Hoy nos da la oportunidad de ser sus cómplices en esta gigantesca hazaña. La tarea no estará completa si no es con nuestra ayuda, ya sea patrocinando un kilómetro de su larga travesía (http://www.abrahamlevy.com/que_suceda.php) o difundiendo la noticia de boca en boca y en las redes sociales. Acompañémoslo en cada palada de su remo y vivamos con él lo imposible. Hagamos de este sueño un sueño de todos. Creamos en esto. Hagamos que suceda.

El Cristóbal Colón del Siglo XXI

“Encuentra la felicidad en el trabajo o no serás feliz”, decía el antiguo navegante Cristóbal Colón y ésa es precisamente la filosofía de vida con la que comulga el explorador Abraham Levy, a quién no se le acaban los sueños ni las ganas de remar, pues ya se ocupa en la preparación de un viaje en el que seguirá la ruta que emprendieron las tres carabelas, el 3 de agosto de 1492.

Se trata de emprender en parte la ruta de los grandes exploradores; Levy partirá exactamente de donde zarpó Colón creyendo saber a dónde llegaría. Empezará en el Puerto de Palos, España, el 12 de octubre 2013, Día de la Raza; terminará unos miles de kilómetros y unos cuantos meses después en costas mexicanas, por allí de marzo. A mis saberes, la mejor temporada para zarpar sería en otoño, cuando aún no comienzan las tormentas invernales del Atlántico Norte. La idea es montarse en la corriente del trópico para cuando llegue el invierno, es decir, la temporada anticiclónica, así cuando esté por terminar, se verá navegando hacia el Norte por el Caribe.

(Por supuesto, Colón no tenía imágenes satelitales ni meteorólogos en tiempo real para saber todo esto).

Sin carabelas sólo su BRO

Levy explica:

El Bote de Remo Oceánico (BRO) está diseñado para la tarea, y en él puedo remar, comer y dormir. Se ha equipado con la más alta tecnología de navegación, comunicaciones, seguridad y generación de energía eléctrica que jamás utilizaré para avanzar, pues no llevo ningún motor a bordo; mide siete m de manga (largo) por 1.60 m de eslora (ancho).

····················

- _PREGUNTAS POR RESPONDER_
a - Resume el fragmento en tres oraciones.
b - Reproduce literalmente el fragmento desde “(Por supuesto, Colón” hasta “de eslora (ancho).”, ambas partes incluidas.

····················

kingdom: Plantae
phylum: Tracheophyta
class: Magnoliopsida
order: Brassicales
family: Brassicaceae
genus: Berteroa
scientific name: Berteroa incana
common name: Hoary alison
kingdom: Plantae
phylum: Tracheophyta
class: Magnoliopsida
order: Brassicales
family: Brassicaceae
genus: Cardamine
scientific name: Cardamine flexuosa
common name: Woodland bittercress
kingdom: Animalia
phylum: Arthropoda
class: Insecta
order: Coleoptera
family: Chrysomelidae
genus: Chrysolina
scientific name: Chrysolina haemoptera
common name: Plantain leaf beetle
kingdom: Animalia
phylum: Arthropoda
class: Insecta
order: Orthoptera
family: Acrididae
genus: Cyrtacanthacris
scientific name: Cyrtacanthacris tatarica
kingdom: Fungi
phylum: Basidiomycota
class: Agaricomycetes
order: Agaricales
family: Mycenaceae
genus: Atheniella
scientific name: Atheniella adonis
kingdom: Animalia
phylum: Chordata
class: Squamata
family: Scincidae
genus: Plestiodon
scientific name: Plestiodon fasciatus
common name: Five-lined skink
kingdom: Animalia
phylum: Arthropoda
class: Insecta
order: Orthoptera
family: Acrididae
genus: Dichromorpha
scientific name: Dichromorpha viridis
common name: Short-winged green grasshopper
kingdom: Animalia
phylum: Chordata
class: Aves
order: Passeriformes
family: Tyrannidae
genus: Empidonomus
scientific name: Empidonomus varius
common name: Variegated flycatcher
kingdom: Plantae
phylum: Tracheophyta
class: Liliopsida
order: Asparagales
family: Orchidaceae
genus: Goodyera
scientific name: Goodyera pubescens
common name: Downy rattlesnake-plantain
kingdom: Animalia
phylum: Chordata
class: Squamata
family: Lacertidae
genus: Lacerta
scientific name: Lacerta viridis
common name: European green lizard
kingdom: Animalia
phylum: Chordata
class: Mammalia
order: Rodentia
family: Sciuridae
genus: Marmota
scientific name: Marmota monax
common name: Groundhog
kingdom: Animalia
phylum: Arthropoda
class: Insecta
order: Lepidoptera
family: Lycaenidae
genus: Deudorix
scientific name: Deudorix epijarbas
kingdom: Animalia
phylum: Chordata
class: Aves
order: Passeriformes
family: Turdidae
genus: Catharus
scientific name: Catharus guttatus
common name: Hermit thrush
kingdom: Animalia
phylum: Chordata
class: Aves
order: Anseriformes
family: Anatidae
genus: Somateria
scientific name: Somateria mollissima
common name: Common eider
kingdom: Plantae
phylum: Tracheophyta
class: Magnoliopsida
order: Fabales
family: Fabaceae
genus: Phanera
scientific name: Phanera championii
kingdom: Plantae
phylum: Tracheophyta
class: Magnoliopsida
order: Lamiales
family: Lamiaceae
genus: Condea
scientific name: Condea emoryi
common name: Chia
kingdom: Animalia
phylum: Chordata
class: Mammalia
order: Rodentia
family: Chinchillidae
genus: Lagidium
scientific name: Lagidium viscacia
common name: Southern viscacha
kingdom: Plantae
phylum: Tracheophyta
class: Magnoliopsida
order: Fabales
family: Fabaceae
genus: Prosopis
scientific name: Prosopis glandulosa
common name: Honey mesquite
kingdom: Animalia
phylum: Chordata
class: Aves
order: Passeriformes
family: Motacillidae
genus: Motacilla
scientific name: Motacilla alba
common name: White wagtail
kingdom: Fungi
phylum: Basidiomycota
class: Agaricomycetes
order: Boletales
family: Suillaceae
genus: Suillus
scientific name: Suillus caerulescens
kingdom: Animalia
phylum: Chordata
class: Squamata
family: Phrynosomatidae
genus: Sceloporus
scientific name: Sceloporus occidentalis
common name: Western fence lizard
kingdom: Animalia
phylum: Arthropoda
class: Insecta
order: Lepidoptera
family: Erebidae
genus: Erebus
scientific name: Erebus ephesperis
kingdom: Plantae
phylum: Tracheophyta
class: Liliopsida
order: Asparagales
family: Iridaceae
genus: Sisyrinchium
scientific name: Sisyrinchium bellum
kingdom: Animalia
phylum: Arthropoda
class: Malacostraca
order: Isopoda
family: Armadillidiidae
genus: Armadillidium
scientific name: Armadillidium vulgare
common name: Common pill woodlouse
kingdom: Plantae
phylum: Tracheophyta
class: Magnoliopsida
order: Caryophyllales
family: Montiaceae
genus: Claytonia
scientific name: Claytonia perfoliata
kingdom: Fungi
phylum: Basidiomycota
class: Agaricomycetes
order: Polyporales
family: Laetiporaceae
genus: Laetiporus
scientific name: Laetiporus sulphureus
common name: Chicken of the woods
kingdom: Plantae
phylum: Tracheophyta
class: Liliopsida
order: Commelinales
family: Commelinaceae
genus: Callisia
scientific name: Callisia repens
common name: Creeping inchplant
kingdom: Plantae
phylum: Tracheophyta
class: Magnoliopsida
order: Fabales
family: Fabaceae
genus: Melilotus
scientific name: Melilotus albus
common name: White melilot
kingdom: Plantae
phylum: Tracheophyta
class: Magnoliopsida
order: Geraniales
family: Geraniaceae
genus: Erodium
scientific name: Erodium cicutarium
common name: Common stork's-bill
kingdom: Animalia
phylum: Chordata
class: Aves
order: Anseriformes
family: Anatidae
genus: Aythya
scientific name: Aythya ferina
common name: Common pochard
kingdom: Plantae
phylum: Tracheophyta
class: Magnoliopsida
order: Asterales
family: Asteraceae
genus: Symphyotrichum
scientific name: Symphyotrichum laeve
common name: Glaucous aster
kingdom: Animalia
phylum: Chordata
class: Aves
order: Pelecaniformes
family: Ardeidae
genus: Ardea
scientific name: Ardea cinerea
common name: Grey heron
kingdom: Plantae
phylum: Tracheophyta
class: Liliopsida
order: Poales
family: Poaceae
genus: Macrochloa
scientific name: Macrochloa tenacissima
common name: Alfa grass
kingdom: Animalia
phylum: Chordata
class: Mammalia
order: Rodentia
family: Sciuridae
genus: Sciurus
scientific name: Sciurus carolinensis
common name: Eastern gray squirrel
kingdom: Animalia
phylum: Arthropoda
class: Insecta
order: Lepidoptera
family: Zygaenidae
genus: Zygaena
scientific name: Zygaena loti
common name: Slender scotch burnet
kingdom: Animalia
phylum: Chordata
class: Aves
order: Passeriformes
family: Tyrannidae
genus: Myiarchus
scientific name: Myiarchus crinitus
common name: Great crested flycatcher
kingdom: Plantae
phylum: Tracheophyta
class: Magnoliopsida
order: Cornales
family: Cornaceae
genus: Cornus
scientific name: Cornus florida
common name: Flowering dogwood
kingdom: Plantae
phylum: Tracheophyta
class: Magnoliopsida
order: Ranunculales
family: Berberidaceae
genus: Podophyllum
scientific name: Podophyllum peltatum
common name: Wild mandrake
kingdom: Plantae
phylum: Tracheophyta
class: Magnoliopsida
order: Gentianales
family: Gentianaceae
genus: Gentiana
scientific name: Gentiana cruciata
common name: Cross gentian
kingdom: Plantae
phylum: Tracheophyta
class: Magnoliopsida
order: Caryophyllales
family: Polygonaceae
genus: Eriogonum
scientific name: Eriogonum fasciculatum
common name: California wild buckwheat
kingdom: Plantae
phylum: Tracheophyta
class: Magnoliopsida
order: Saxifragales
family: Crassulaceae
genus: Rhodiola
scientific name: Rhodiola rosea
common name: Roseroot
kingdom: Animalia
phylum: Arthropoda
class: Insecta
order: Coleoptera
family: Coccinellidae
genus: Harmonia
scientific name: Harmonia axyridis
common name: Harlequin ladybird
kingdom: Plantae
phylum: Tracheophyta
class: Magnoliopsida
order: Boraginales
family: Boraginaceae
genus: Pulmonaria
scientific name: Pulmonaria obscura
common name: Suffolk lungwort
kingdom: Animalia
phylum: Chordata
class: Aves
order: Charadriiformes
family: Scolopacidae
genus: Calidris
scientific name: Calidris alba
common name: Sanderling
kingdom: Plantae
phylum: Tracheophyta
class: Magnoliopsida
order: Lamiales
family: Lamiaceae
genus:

····················

- _RESULTADOS DEL EJERCICIO_
a - El texto invita a acompañar al explorador Abraham Levy en su hazaña, ya sea patrocinando un kilómetro de su travesía o difundiendo la noticia de boca en boca y en las redes sociales. Levy prepara un viaje que seguirá la ruta de las tres carabelas de Colón: partirá del Puerto de Palos, España, el 12 de octubre de 2013 y terminará en costas mexicanas por allí de marzo. Hará el trayecto en un Bote de Remo Oceánico (BRO), diseñado para remar, comer y dormir en él y equipado con alta tecnología, pero sin ningún motor a bordo.

b -
(Por supuesto, Colón no tenía imágenes satelitales ni meteorólogos en tiempo real para saber todo esto).

Sin carabelas sólo su BRO

Levy explica:

El Bote de Remo Oceánico (BRO) está diseñado para la tarea, y en él puedo remar, comer y dormir. Se ha equipado con la más alta tecnología de navegación, comunicaciones, seguridad y generación de energía eléctrica que jamás utilizaré para avanzar, pues no llevo ningún motor a bordo; mide siete m de manga (largo) por 1.60 m de eslora (ancho).